- _Job item_
Please reproduce the dealership service article word for word, from "Service is so" up to and including "of the store.".

- _Document passage_
####
More dealers put the service department next to the showroom
Bill Underriner says the new building will allow service to provide 41 percent of revenue, up from 27 percent.
Editor's note: The original version of this story, which also appeared on Page 1 of the March 11 issue, misstated the name of Ron Jona Collaborative.
Bill Underriner is building the dealership of the future. He's putting service front and center, with the showroom alongside.
Service is so important to Underriner that his showroom will shrink, in part to accommodate service business.
"When the customer drives up to the store, the first thing they're going to see is the service department," says Underriner, owner of Underriner Motors in Billings, Mont., which sells Hyundai, Volvo and Buick in one dealership and Honda in another store.
Underriner's new dealership reflects what architects and industry leaders say is a growing trend: dealerships putting the service department in the front of the building, next to the showroom. Future service departments will be bigger and grander than those of the past, which often were not much more than a small, dingy, noisy garage in the rear of the store.
Building a showcase upfront service department is not cheap. And for dealers remodeling a store rather than building a new one, it can be a logistical nightmare to renovate while keeping service bays open.
But with the service, parts and body shop generating 43 percent of an average dealership's annual gross profits, the new design pays off, many dealers say.
####
- _Material supplied_
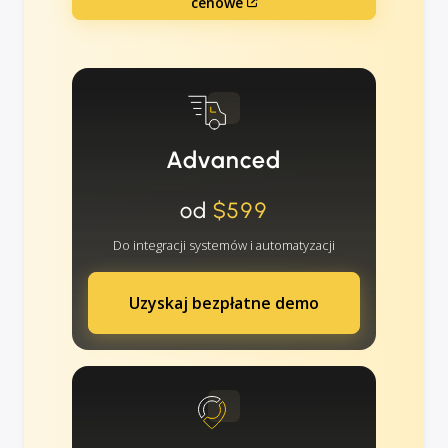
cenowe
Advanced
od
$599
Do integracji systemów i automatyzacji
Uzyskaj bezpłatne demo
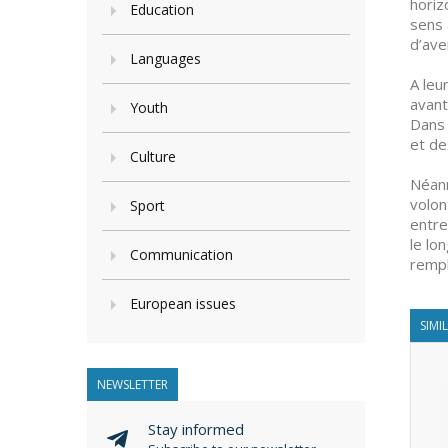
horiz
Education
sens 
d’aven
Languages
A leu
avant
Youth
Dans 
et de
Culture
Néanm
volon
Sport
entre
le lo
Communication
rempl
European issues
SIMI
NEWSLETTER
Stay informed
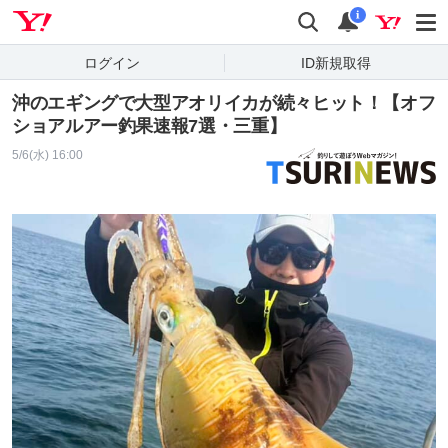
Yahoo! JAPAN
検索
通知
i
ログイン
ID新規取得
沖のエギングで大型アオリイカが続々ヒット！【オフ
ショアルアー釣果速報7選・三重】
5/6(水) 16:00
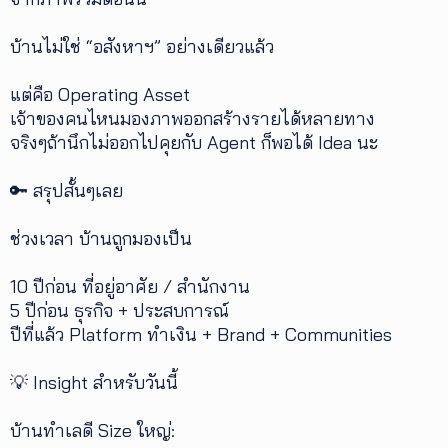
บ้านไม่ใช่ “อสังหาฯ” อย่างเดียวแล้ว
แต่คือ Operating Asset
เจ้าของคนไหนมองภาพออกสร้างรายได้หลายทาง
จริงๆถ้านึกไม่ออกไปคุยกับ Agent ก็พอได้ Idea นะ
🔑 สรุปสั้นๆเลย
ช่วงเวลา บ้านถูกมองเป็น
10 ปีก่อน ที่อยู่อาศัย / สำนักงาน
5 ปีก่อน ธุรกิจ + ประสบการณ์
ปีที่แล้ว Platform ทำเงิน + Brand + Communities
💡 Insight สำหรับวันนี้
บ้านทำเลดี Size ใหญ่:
####
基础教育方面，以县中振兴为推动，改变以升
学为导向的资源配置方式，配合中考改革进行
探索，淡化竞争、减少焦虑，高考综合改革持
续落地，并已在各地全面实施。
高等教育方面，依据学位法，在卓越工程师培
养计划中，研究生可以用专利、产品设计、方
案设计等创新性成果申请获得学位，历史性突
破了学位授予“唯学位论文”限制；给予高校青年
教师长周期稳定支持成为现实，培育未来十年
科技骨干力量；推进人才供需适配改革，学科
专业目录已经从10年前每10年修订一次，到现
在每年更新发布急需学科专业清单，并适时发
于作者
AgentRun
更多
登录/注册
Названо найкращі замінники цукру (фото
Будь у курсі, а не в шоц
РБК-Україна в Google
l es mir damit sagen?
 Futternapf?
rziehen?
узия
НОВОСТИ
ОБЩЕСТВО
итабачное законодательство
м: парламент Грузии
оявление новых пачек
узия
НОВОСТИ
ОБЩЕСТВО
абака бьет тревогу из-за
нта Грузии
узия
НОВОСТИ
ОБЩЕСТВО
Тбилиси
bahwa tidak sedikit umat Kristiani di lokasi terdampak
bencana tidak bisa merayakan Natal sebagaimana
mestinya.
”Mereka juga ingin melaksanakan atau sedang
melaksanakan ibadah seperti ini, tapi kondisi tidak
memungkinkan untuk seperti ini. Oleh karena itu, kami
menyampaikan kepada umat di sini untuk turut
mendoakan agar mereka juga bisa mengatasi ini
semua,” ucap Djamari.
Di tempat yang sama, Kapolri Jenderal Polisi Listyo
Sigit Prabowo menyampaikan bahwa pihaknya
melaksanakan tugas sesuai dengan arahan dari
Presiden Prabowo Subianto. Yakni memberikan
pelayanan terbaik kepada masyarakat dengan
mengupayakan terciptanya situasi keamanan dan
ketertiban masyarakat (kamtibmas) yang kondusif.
####
- _Solution to this task_
Service is so important to Underriner that his showroom will shrink, in part to accommodate service business.
"When the customer drives up to the store, the first thing they're going to see is the service department," says Underriner, owner of Underriner Motors in Billings, Mont., which sells Hyundai, Volvo and Buick in one dealership and Honda in another store.
Underriner's new dealership reflects what architects and industry leaders say is a growing trend: dealerships putting the service department in the front of the building, next to the showroom. Future service departments will be bigger and grander than those of the past, which often were not much more than a small, dingy, noisy garage in the rear of the store.